Some big fun with big hair

MovieReview

May 31, 2002|By Michael Sragow | Michael Sragow,SUN MOVIE CRITIC

Undercover Brother, an Internet cartoon series, comes to the big screen as bright live-action entertainment - a satiric salute to blaxploitation movies that turns into an engaging melting-pot comedy, albeit one filled with "Afro Slick" and hot sauce, hold the mayo.

It has a premise that never stops percolating. Ever since the black pop heyday of the 1970s, a villain called The Man - yes, The Man - has plotted to expunge blacks from American culture. An intrepid individualist known as Undercover Brother (Eddie Griffin) has soldiered on as if Shaft and Slaughter were still walking the walk and talking the talk: Like them, he says it loud, he's black and proud.

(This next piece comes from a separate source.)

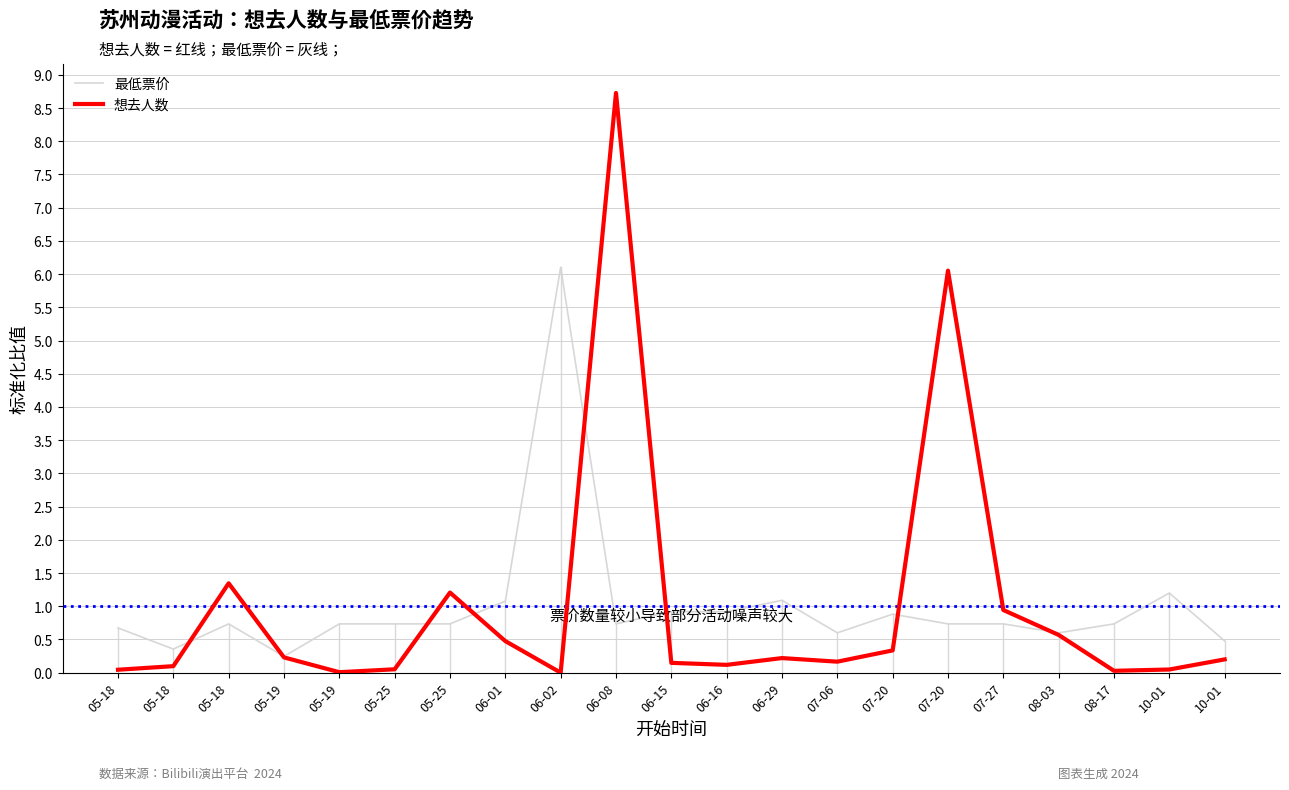

How many lines are shown in the chart?

2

Cruising in his vintage Cadillac DeVille while downing orange-soda Big Gulps from his in-car dispenser, Undercover Brother - UB for short - conducts one-man operations against institutions of oppression, like banks foreclosing on the mortgages of low-income homeowners.

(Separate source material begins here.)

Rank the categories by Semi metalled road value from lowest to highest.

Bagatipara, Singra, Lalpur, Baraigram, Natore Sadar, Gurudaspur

Early in the film, he inadvertently upsets the plans of the secret agency known as the Brotherhood, devoted to "Truth, Justice and the Afro American Way since 1972." Betting that a maverick like UB can become a team player, the Chief (Chi McBride) invites him to join the ranks of Sistah Girl (Aunjanue Ellis), Smart Brother (Gary Anthony Williams) and Conspiracy Brother (Dave Chappelle). Together, they take on The Man and his top operative, Mr. Feather (Chris Kattan), who now possesses a mind-control drug capable of turning a Colin Powell lookalike, General Boutwell (Billy Dee Williams), from a presidential candidate to the founder of the General's Fried Chicken franchise.

Both messier and funnier than any one-track parody, the script for Undercover Brother - written by original Web site author John Ridley (the novelist-screenwriter who co-wrote Three Kings) and Michael McCullers (Austin Powers: The Spy Who Shagged Me) - juggles a dozen different types of jokes. They include: Dead-on topical burlesques, such as when a TV anchor airhead says of General Boutwell, "He's so well-spoken"; smart, malicious asides, including the depiction of Urkel from Family Matters as the nerdy nadir of black TV-land; and clever comic-book buffoonery, at its peak when UB turns his pronged Afro combs into lethal weapons.

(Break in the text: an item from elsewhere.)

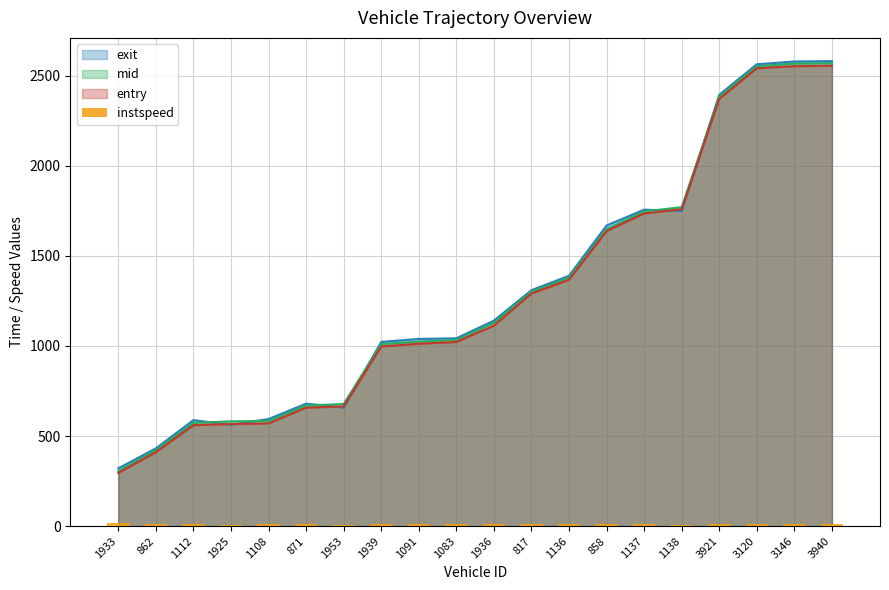

Which category has the lowest value in the entry series?

1933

Above all, three strategies pay off with genial hilarity.

First is a split-the-difference approach to the racial myths of American streets and living rooms. Members of the Brotherhood believe the NBA instituted the three-point shot to give white ballplayers better game; they also believe that the honchos of the entertainment industry have conspired to keep the Oscar from the hands of Spike Lee. But not even they believe O.J. is innocent.

Second is the recognition that America wasn't meant for any kind of segregation, whether it grows from the racism of the right or the multiculturalism of the left. Affirmative action demands that the Chief must employ a clueless white man named Lance (Doogie Howser himself, Neil Patrick Harris) - and after Roots opens Lance's eyes, the Chief is glad he did.

Third is what's crucial for a high-and-low comedy like this one: hormonal drives trump political directives every time. When UB shows off his mastery of disguise and goes to work as a buppie marketing consultant for The Man, Mr. Feather unleashes "black Kryptonite" - the statuesque Penelope Snow (Denise Richards), who seduces with overwhelming sweetness until Sistah Girl exposes her as the dreaded White She Devil. No matter how high and mighty the Brotherhood get over UB sleeping with a Caucasian, mayo-loving beauty, except for Sistah Girl, they're all dying to know how she was.

What's good for the movie is that Richards is able to project her allure and poke fun at it simultaneously. The director, Malcolm D. Lee, does almost too skillful a job of sending up blaxploitation filmmaking, in which victims thrown from windows are obviously stunt men jumping, and cars crash and pipes explode as if predestined. Lee fails to develop a reverse style. Sometimes he can't sustain a juicy gag beyond the setup: a face-off between Mr. Feather and the one and only James Brown nearly ends before it starts.

But Lee as well as the writers must be responsible for recognizing that the early-to-mid-1970s was a great era for all pop culture, white or black: The close-ups of a woman's lips next to a mike recall Walter Hill's The Warriors, and when Sistah Girl and White She Devil team up against thugs, they're both an ebony and ivory version of Cleopatra Jones and Bambi and Thumper from Diamonds Are Forever.